This is also the methodology employed when deciding whether to grant an applicant a “greenhouse gas injection license” [41] which authorises the licensee to carry out greenhouse injection and storage operations in the license area. As a result of the lack of mandatory considerations, transparency, public participation and accountability in this governmental decision making process, ANEDO submits that these processes be reviewed. The decision to grant an access permit should require the decision maker to have regard to such matters as potential environmental impacts, scientific and public concerns. The decision maker should at the very least be advised, if not replaced, by a panel of accredited independent experts with scientific experience in fields related to the CCS process.

Following the granting of a permit, the permittee must apply to the Minister for approval if they wish to conduct ‘key greenhouse gas operations'. There are four matters that the Minister ‘must have regard to' when deciding whether to grant approval, and these are contained in s 249AF (4-8). ANEDO submits that the matters the Minister must have regard to are insufficient. The first two matters relate to the impact that any operations may have on existing or future fossil fuel operations:

  • s 249AF (4) mandates that the Minister has regard to the impact that the operations could have on ‘petroleum exploration operations or petroleum recovery operations' that are or could be carried out under the an existing or future exploration permit, retention lease, or production licence; and
  • s 249AF (5 + 6) the Minister must have regard to whether the key greenhouse gas operations will have an adverse impact on petroleum exploration operations or petroleum recovery operations.

## COMPLETE THE FOLLOWING
1 – In the CCS licensing excerpt, what does ANEDO say is lacking in the governmental decision-making process? List each item.
2 – Transcribe everything in the CCS licensing excerpt from "This is also" down to "the CCS process.".
3 – Go on with the CCS licensing excerpt from the point where it stops, and write the next part of the submission.

## DATASET EXCERPTS
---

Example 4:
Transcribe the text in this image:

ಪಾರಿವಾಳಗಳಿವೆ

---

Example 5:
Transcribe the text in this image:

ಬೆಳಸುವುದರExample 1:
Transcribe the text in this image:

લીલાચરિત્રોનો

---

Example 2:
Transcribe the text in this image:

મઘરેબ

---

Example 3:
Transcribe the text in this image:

--

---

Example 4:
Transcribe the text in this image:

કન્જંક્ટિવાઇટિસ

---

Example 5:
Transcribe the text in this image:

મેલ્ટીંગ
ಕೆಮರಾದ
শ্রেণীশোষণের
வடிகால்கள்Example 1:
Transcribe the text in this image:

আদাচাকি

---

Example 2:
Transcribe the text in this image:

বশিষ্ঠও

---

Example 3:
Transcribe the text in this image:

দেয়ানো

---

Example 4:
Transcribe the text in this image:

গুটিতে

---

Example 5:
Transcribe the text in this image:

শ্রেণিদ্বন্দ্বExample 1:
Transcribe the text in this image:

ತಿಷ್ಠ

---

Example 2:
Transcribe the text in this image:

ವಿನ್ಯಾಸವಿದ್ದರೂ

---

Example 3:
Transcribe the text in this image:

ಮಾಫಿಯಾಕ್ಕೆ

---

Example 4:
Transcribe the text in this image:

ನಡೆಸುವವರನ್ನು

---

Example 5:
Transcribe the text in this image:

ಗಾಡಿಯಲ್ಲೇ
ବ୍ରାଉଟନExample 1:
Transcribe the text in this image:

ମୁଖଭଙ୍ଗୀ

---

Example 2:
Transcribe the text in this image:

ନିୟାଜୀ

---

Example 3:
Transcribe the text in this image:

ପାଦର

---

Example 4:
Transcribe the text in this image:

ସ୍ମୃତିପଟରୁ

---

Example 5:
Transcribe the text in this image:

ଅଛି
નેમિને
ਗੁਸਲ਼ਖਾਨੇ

==

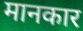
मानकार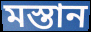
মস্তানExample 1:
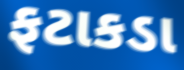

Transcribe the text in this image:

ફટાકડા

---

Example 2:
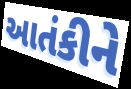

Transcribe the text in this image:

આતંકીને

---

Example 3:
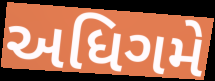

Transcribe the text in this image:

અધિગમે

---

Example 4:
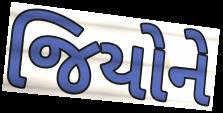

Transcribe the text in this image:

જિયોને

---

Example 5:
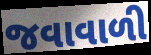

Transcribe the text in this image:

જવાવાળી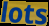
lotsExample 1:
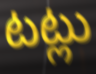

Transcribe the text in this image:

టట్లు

## ANSWERS FOR THE EXERCISE
1 –
- mandatory considerations
- transparency
- public participation
- accountability

2 –
This is also the methodology employed when deciding whether to grant an applicant a “greenhouse gas injection license” [41] which authorises the licensee to carry out greenhouse injection and storage operations in the license area. As a result of the lack of mandatory considerations, transparency, public participation and accountability in this governmental decision making process, ANEDO submits that these processes be reviewed. The decision to grant an access permit should require the decision maker to have regard to such matters as potential environmental impacts, scientific and public concerns. The decision maker should at the very least be advised, if not replaced, by a panel of accredited independent experts with scientific experience in fields related to the CCS process.

3 –
This highlights the emphasis the Bill is placing on clarifying the existing and potential rights of the fossil fuel industry. It fails to address the environmental concerns and technological uncertainties that exist throughout the CCS process.

The third matter that the Minister must have regard to involves the injection and storage of substances in geological formations on an appraisal basis to ascertain whether it is appropriate for CCS purposes [42]. The Bill states the Minister must have regard to the ‘composition of the substance' [43] that is proposed to be injected; a statement that offers very little guidance. The Bill states that the substances that can be injected are air, petroleum or water [44] to test the appropriateness of a geological formation for GHG storage. The very purpose of the appraisal process is to identify those geological formations appropriate for storage, and those classed as inappropriate as a result of leaks and instability identified during the testing process. The Bill does not identify the procedure that is to occur should the ‘substance' being injected (perhaps petroleum) begin to leak into the surrounding water column. A much more defined process for ‘appraisal' operations needs to be incorporated into the Bill.

The fourth and final matter that the Minister must have regard to when deciding whether to grant approval to a permittee for a ‘key greenhouse gas operation' is stated at s 249AF(8):

“The responsible Commonwealth Minister must have regard to the public interest” [45].

There are 19 occasions throughout the Bill when reference is made to “the public interest”, however there is no definition for the phrase, or how it is assessed and weighted in terms of Ministerial discretion. ANEDO submits that this cannot be considered an adequate means of incorporating public participation into the decision making process, and therefore a definition of this phrase should be incorporated into the Bill, and include a public consultation process.

Pre-certificate Notice

An enormous emphasis on Ministerial discretion is also incorporated into the sections of the Bill that address the “Circumstances in which a pre-certificate notice may be refused.” The Bill states that the Minister may refuse to issue the applicant a pre-certificate notice if:

“the responsible Commonwealth Minister is satisfied that there is a significant risk that a greenhouse gas substance injected into the identified greenhouse gas storage formation will have a significant adverse impact on:

(i) the conservation or exploitation of natural resources

(whether in an offshore area or elsewhere); or

(ii) the geotechnical integrity of the whole or a part of a geological formation or geological structure; or

(iii) the environment; or

(iv) human health or safety” [46].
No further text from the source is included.